Ronald Linn Rivest (/rɪˈvɛst/; born May 6, 1947) is a cryptographer and an Institute Professor at MIT. He is a member of MIT's Department of Electrical Engineering and Computer Science (EECS) and a member of MIT's Computer Science and Artificial Intelligence Laboratory (CSAIL). He was a member of the Election Assistance Commission's Technical Guidelines Development Committee, tasked with assisting the EAC in drafting the Voluntary Voting System Guidelines.

Rivest is one of the inventors of the RSA algorithm (along with Adi Shamir and Len Adleman).
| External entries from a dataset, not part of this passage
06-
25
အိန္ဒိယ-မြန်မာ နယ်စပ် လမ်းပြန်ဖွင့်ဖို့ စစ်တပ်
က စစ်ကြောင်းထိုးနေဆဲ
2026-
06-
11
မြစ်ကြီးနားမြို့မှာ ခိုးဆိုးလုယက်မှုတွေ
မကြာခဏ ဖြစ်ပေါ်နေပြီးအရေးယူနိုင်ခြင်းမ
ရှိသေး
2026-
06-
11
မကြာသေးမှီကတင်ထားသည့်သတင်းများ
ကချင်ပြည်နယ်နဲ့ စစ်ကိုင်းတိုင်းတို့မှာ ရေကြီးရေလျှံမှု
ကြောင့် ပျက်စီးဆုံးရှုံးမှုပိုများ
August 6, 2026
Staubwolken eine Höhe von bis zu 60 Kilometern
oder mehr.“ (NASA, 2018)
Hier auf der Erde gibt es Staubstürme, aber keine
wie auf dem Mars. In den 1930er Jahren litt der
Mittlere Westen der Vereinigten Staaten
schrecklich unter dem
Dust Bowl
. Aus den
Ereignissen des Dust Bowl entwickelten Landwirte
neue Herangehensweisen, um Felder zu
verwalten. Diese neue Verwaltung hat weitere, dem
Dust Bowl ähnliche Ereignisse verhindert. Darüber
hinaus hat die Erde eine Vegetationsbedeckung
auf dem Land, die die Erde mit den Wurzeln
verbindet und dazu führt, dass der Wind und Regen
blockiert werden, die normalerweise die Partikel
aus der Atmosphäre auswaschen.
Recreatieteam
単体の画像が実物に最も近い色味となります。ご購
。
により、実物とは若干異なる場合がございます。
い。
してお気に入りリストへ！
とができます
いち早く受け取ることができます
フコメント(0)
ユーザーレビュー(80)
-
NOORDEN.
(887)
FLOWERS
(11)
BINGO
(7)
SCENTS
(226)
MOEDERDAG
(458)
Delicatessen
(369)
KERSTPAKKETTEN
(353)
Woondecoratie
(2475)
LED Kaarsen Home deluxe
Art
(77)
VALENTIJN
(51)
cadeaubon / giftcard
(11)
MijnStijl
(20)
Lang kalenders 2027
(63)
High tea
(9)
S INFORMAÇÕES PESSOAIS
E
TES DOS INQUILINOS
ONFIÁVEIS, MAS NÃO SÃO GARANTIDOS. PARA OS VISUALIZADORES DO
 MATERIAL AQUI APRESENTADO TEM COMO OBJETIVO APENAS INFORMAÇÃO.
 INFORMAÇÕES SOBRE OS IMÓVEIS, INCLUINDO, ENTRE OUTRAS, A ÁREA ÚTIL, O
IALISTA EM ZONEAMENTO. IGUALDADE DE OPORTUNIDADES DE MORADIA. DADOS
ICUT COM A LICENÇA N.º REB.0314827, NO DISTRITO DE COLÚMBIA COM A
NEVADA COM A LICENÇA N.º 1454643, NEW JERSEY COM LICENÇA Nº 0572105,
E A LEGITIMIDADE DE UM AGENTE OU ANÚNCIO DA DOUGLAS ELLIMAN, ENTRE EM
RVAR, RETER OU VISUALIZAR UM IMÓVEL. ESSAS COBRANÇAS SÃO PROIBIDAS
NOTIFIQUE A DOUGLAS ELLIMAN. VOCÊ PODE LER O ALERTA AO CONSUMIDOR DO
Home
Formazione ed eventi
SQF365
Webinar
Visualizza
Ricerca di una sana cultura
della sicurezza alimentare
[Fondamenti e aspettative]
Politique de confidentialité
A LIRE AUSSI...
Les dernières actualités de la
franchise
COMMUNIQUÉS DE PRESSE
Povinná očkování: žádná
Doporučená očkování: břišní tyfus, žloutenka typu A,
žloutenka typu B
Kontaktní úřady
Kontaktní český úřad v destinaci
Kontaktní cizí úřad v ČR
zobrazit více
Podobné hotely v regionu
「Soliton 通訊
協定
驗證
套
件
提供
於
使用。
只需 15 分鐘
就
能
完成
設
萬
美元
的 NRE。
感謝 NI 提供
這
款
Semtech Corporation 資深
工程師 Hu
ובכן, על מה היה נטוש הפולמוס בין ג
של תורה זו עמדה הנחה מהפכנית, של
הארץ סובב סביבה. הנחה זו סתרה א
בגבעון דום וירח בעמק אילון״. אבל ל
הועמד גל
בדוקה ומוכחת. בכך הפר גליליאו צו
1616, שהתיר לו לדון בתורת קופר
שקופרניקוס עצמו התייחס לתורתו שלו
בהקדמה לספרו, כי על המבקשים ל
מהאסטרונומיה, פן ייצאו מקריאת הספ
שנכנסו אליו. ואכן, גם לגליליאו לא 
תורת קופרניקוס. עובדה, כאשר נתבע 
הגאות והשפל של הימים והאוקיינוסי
He is the inventor of the symmetric key encryption algorithms RC2, RC4, RC5, and co-inventor of RC6. The "RC" stands for "Rivest Cipher", or alternatively, "Ron's Code". (RC3 was broken at RSA Security during development; similarly, RC1 was never published.) He also authored the MD2, MD4, MD5 and MD6 cryptographic hash functions. In 2006, he published his invention of the ThreeBallot voting system, a voting system that incorporates the ability for the voter to discern that their vote was counted while still protecting their voter privacy. Most importantly, this system does not rely on cryptography at all. Stating "Our democracy is too important", he simultaneously placed ThreeBallot in the public domain.